#### WHAT TO DO
Across the whole listing, return each line exactly, with no images included.

#### DATA EXTRACT
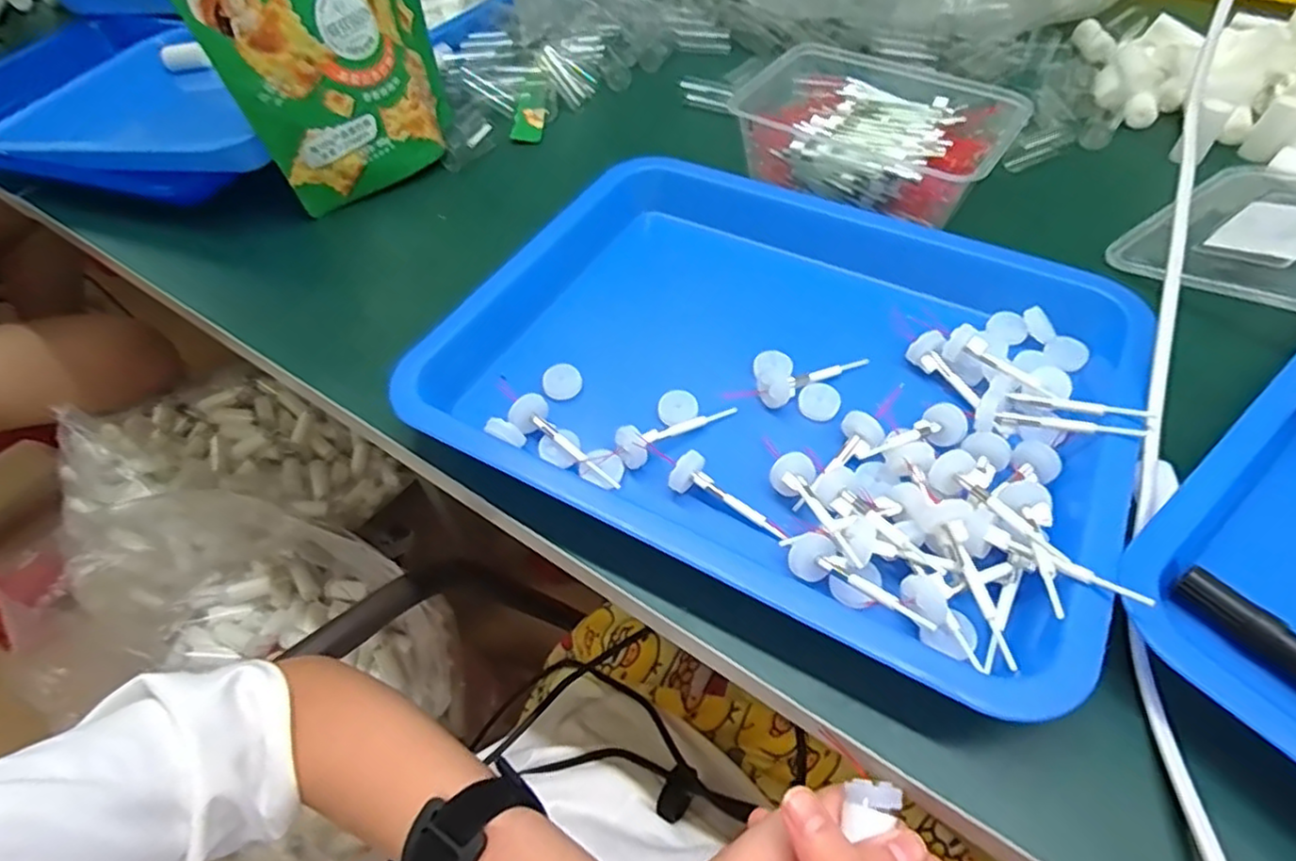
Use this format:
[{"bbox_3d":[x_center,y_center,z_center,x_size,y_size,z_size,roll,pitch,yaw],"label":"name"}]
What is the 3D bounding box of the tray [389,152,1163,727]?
[{"bbox_3d":[0.069,-0.036,0.352,0.324,0.035,0.261,24,57,20],"label":"tray"}]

#### EXPECTED OUTPUT
Use this format:
[{"bbox_3d":[x_center,y_center,z_center,x_size,y_size,z_size,roll,pitch,yaw],"label":"name"}]
What is the 3D bounding box of the tray [389,152,1163,727]?
[{"bbox_3d":[0.069,-0.036,0.352,0.324,0.035,0.261,24,57,20],"label":"tray"}]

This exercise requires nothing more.